Past SAFARI Live Seminars: https://safari.ethz.ch/safari-seminar-series/
Title: PyGim: An Efficient Graph Neural Network Library for Real Processing-In-Memory Architecture
Speaker: Christina Giannoula, University of Toronto & incoming faculty at MPI-SWS
https://people.mpi-sws.org/~cgiannoula
Talk Details: https://safari.ethz.ch/safari-live-seminar-christina-giannoula-sept-23-2025/
Slides (pdf): https://safari.ethz.ch/wp-content/uploads/PyGIM_SAFARI_Live_Seminar_Sept2025_Clean.pdf
Abstract:
Graph Neural Networks (GNNs) are emerging ML models to analyze graph-structure data. Graph Neural Network (GNN) execution involves both compute-intensive and memory-intensive kernels, the latter dominates the total time, being significantly bottlenecked by data movement between memory and processors. Processing-In-Memory (PIM) systems can alleviate this data movement bottleneck by placing simple processors near or inside to memory arrays. In this talk, we will introduce PyGim, an efficient ML library that accelerates GNNs on real PIM systems. We propose intelligent parallelization techniques for memory-intensive kernels of GNNs tailored for real PIM systems, and develop handy Python API for them. We provide hybrid GNN execution, in which the compute-intensive and memory-intensive kernels are executed in processor-centric and memory-centric computing systems, respectively. We present an extensive evaluation of PyGim on a real-world PIM system with 1992 PIM cores using emerging GNN models, and we will demonstrate that it outperforms its state-of-the-art CPU counterpart on Intel Xeon by on average 3.04x, and achieves higher resource utilization than CPU and GPU systems. PyGim is open source at https://github.com/CMU-SAFARI/PyGim.

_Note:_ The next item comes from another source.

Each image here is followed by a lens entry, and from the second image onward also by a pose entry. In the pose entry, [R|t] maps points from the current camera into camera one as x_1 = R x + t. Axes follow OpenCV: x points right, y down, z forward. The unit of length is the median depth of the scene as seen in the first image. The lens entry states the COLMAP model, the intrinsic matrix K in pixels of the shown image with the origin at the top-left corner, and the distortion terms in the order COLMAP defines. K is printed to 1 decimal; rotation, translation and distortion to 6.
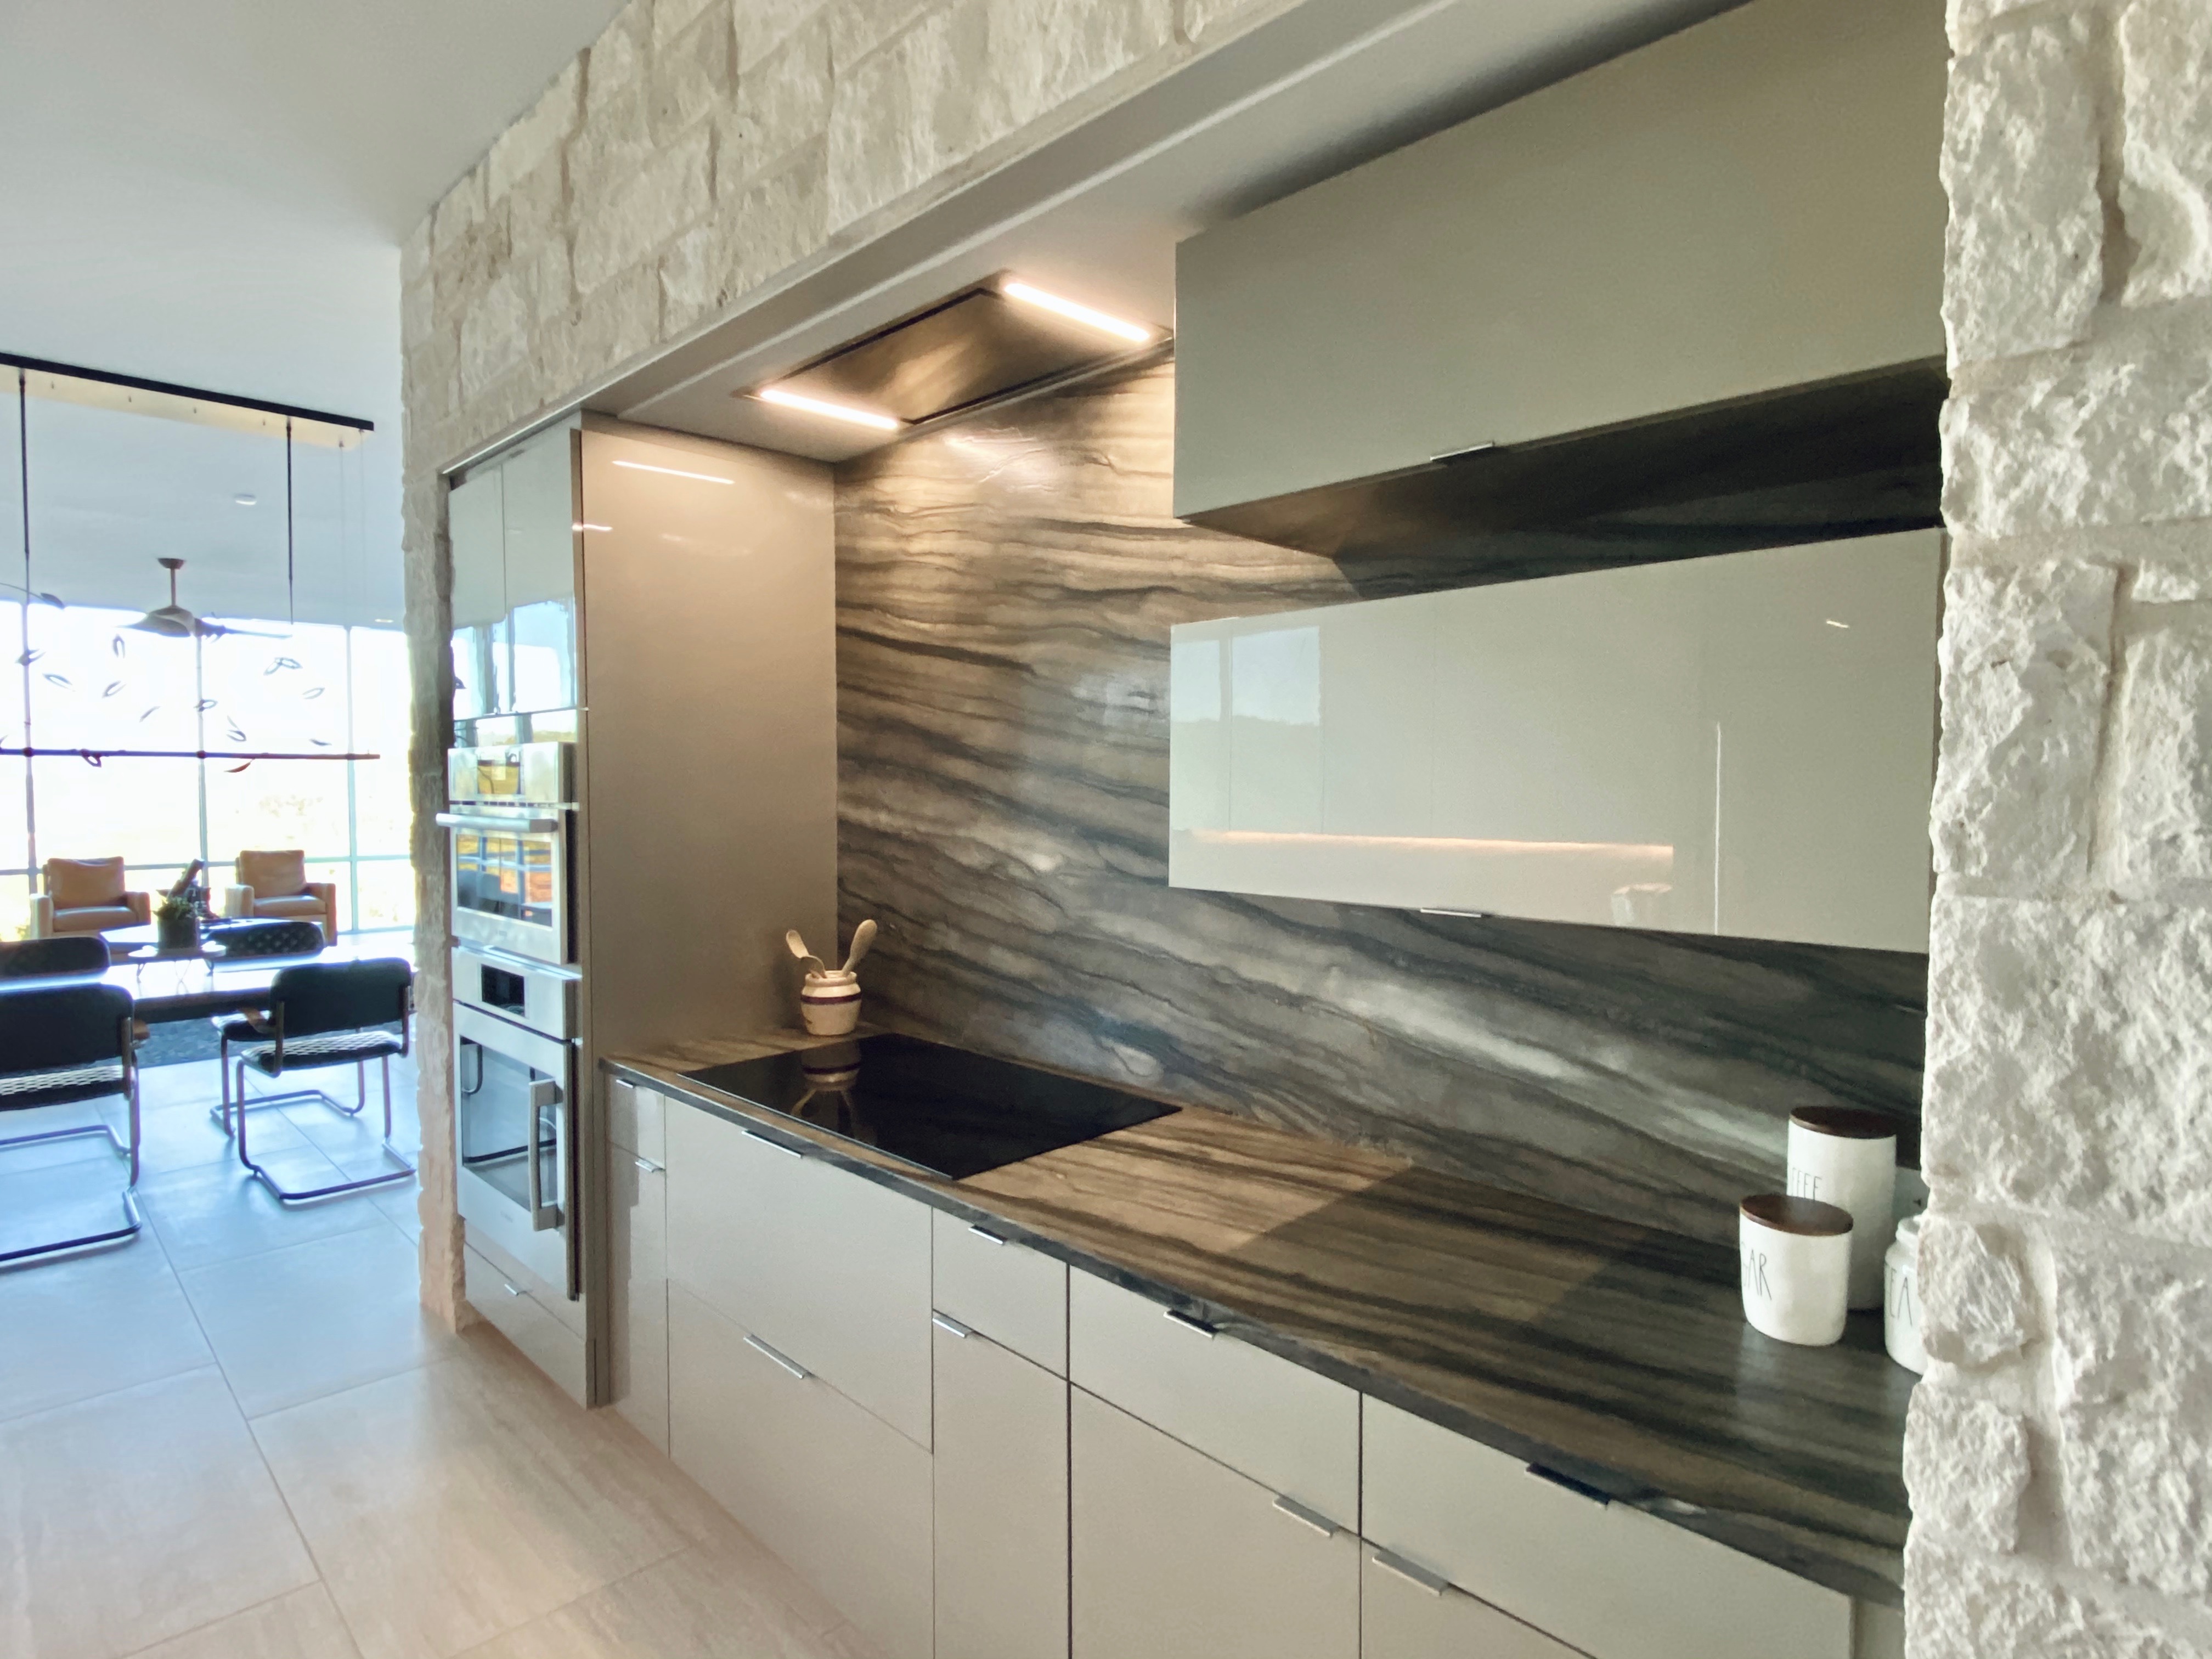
lens RADIAL K [[1171.4, 0, 1111.5], [0, 1171.4, 812.7], [0, 0, 1]] dist [-0.004146, 0.002077]
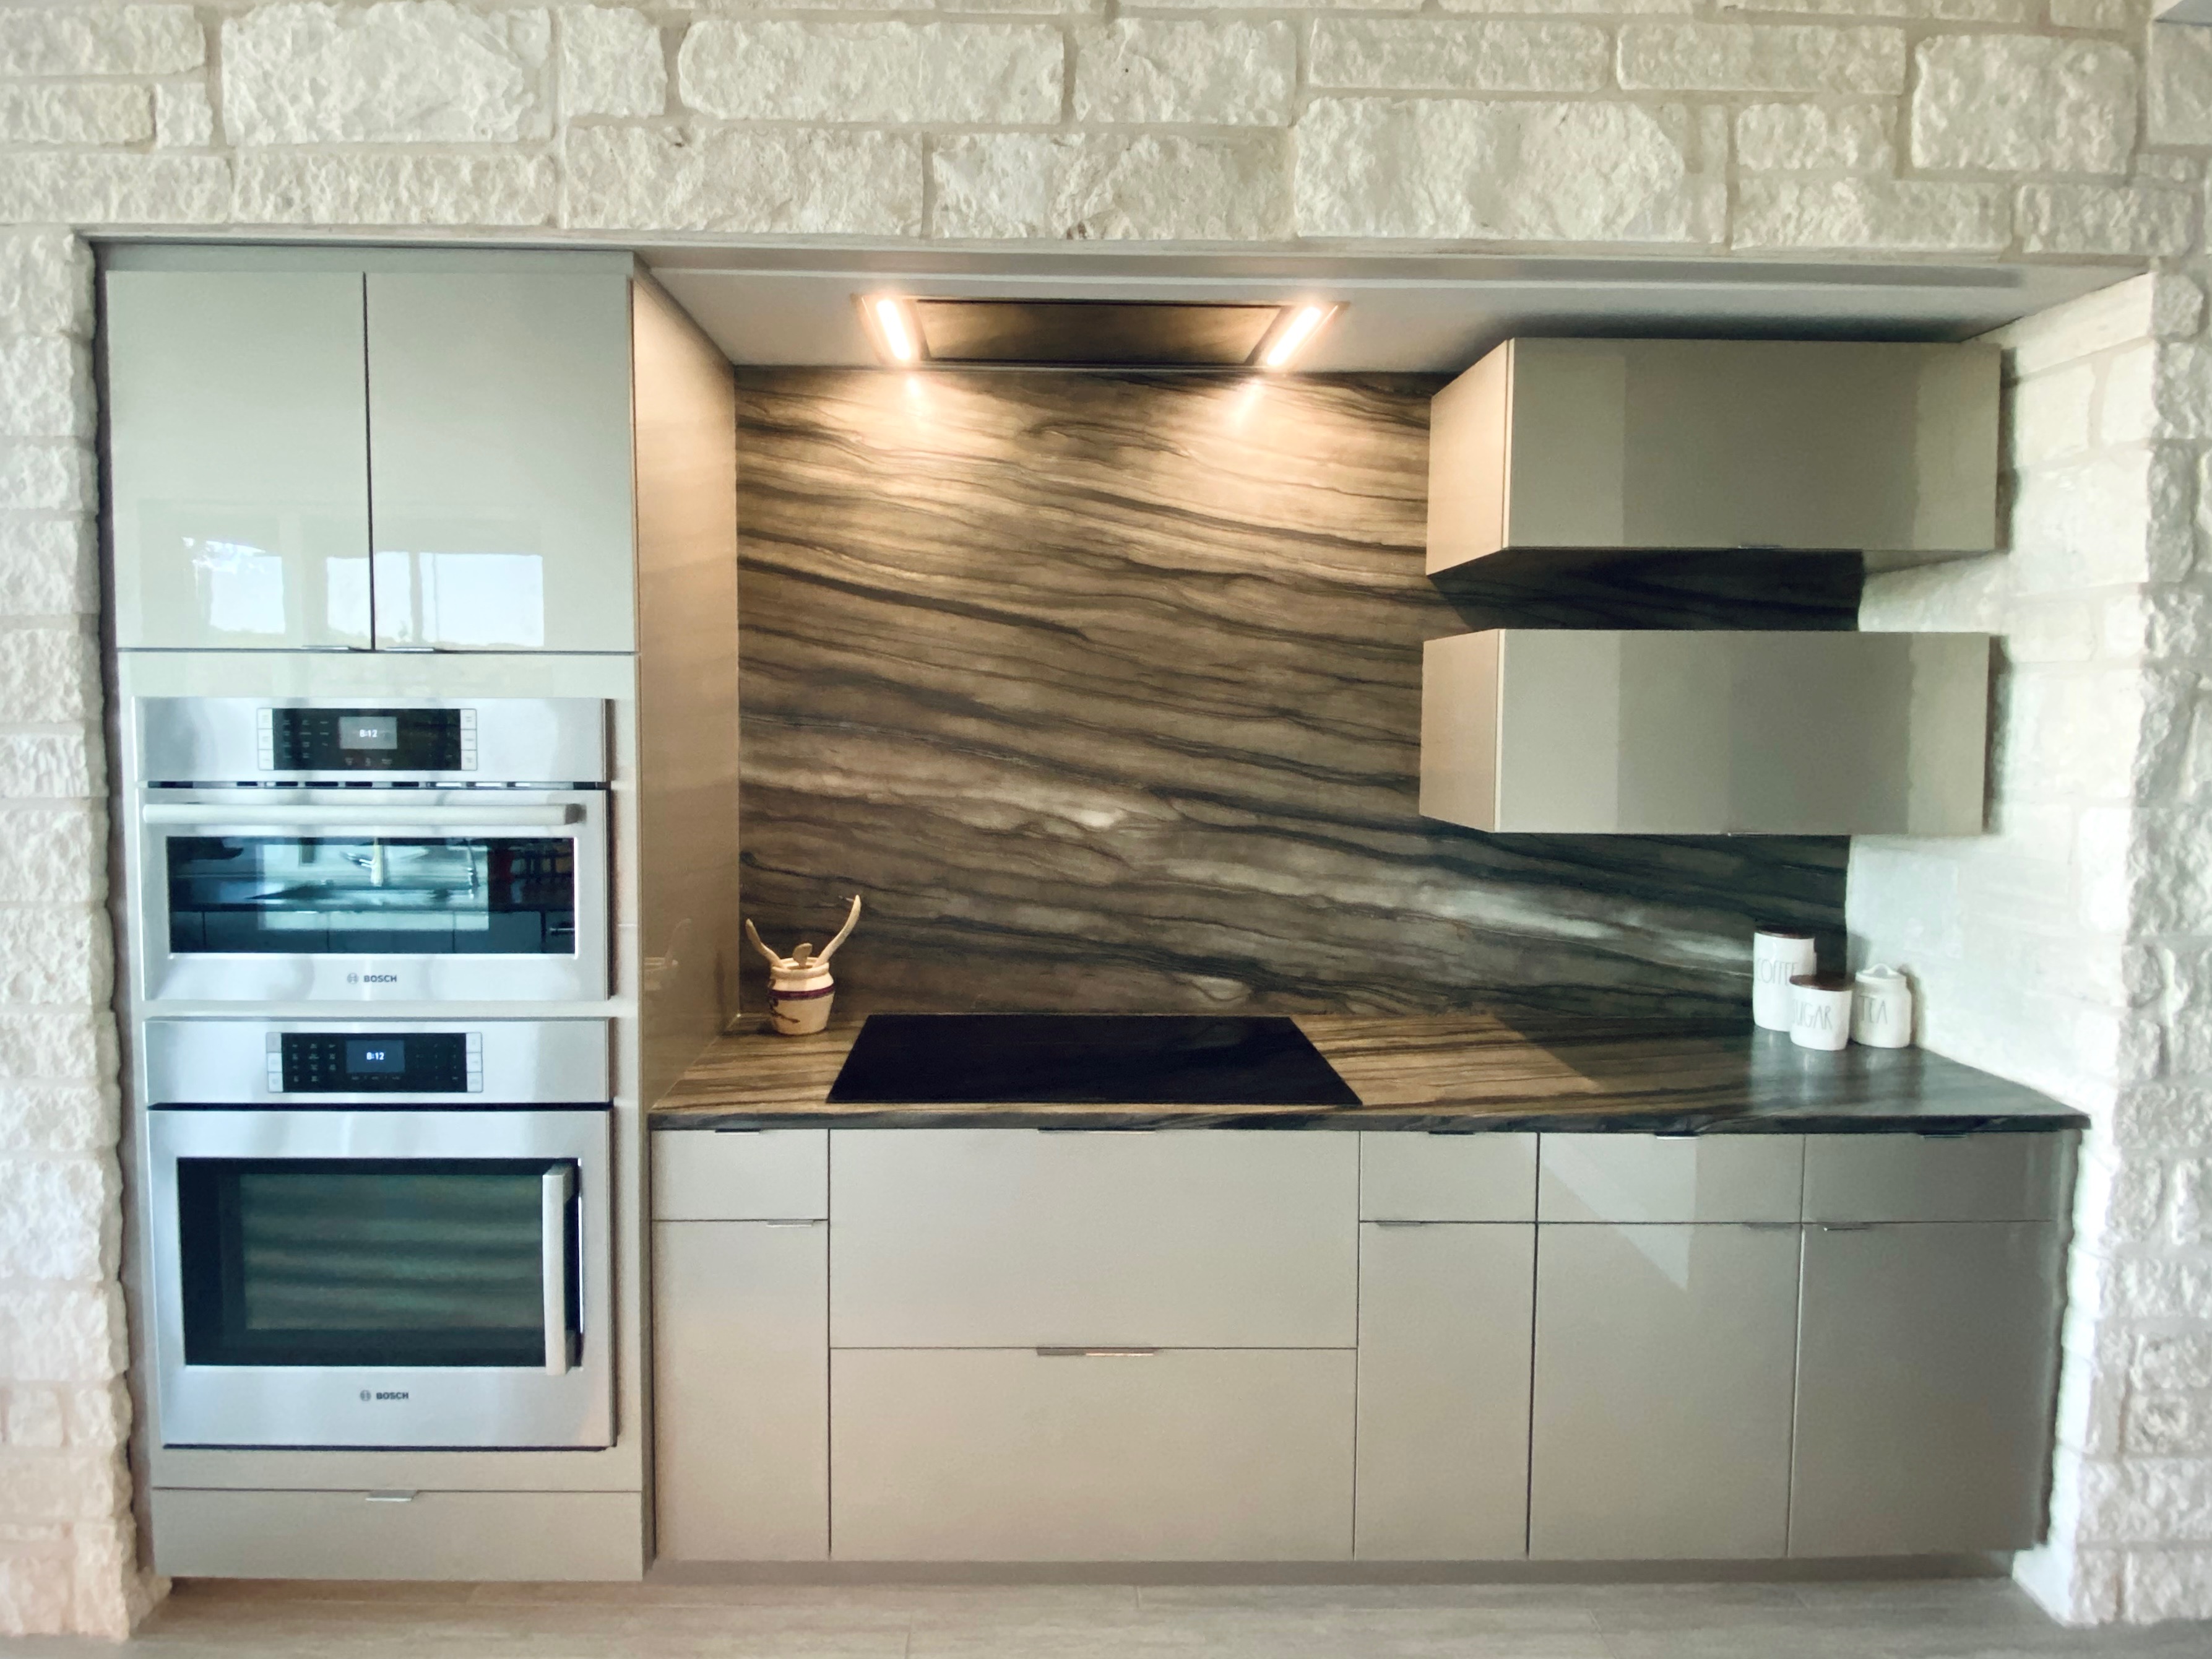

Bio: Christina Giannoula is an incoming Tenure-Track Faculty at the Max Planck Institute for Software Systems (MPI-SWS), where she will lead the SPIN research group. She is currently a Postdoctoral Researcher with the University of Toronto and received her Ph.D. degree from the School of Electrical and Computer Engineering, National Technical University of Athens, advised by Prof. Georgios Goumas, Prof. Nectarios Koziris, and Prof. Onur Mutlu. Christina is also an affiliated senior researcher at the SAFARI research group at ETH Zurich. Her research interests include the intersection of computer architecture, computer systems, and high-performance computing. Specifically, her research focuses on the hardware/software co-design of emerging applications, including graph processing, pointer-chasing data structures, machine learning workloads, and sparse linear algebra, with modern computing paradigms, such as large-scale multicore systems, disaggregated memory systems, and near-data processing architectures. She has several publications and awards for her research on the aforementioned topics.